What the task requires:
Output each line of the data below exactly, omitting any image.

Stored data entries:
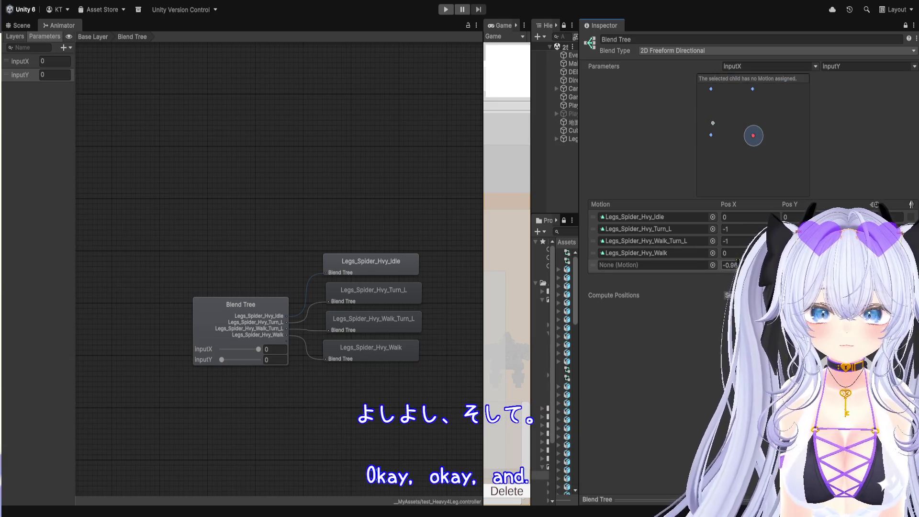
pyautogui.click(744, 263)
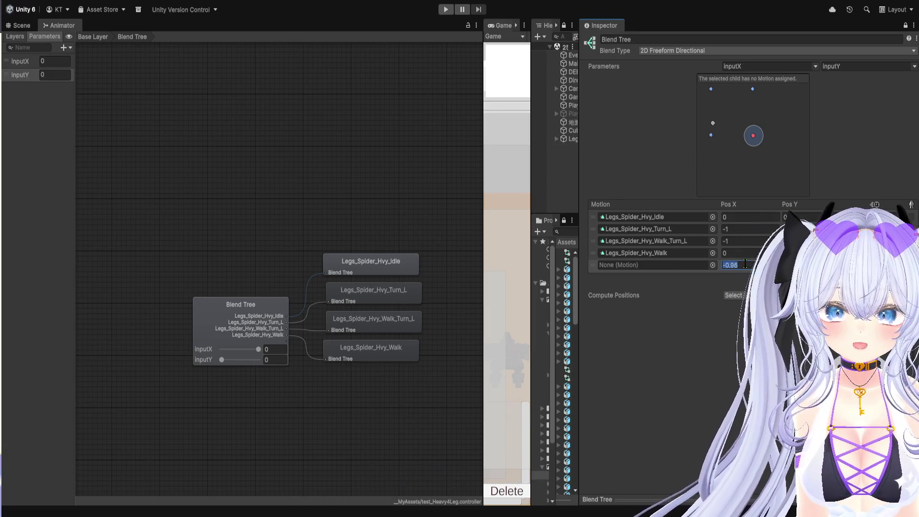
pyautogui.write('1')
pyautogui.press('Return')
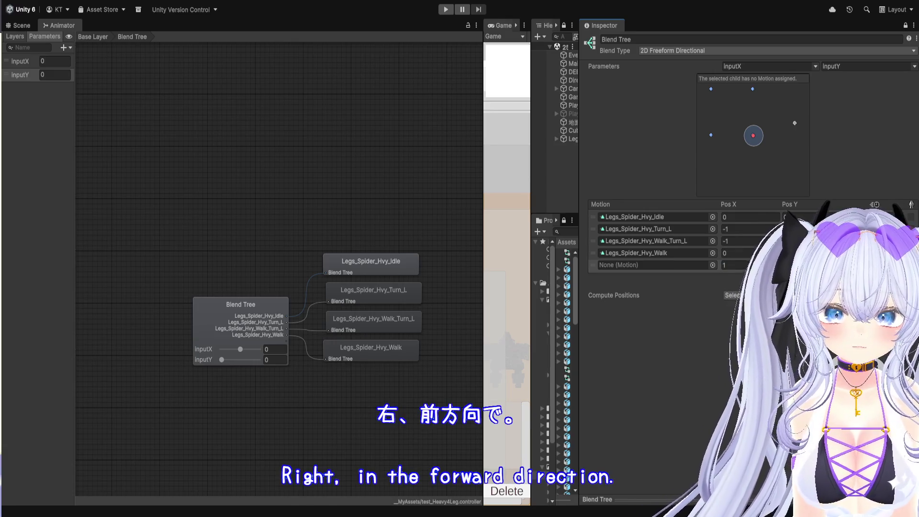
pyautogui.moveTo(567, 364); pyautogui.dragTo(656, 263)
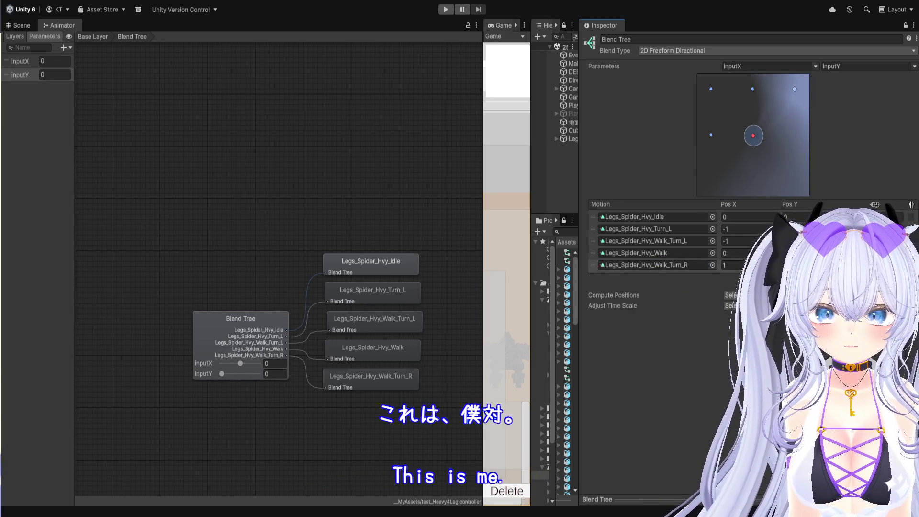
# Add a sixth slot with Legs_Spider_Hvy_Turn_R and set its Pos X to 1
pyautogui.click(896, 275)
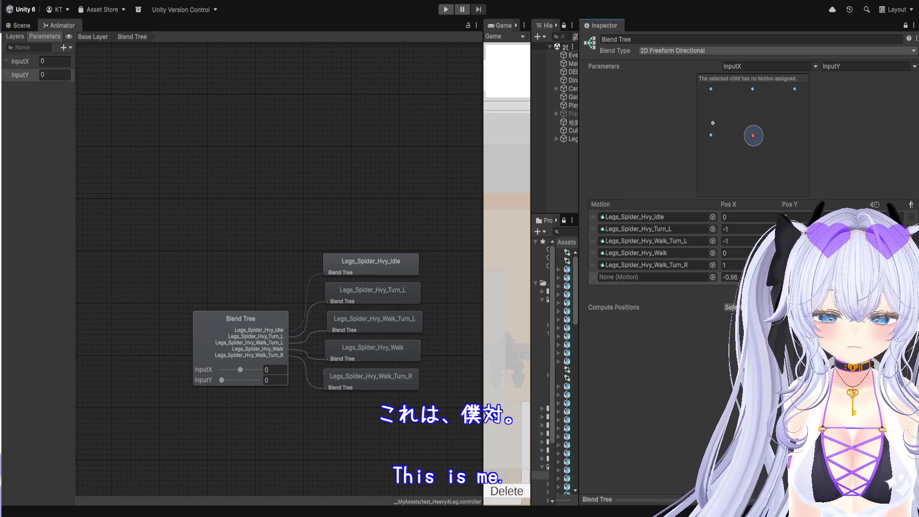
pyautogui.write('0')
pyautogui.press('Return')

Answer section:
pyautogui.click(744, 263)
pyautogui.write('1')
pyautogui.press('Return')
pyautogui.moveTo(567, 364); pyautogui.dragTo(656, 263)
# Add a sixth slot with Legs_Spider_Hvy_Turn_R and set its Pos X to 1
pyautogui.click(896, 275)
pyautogui.write('0')
pyautogui.press('Return')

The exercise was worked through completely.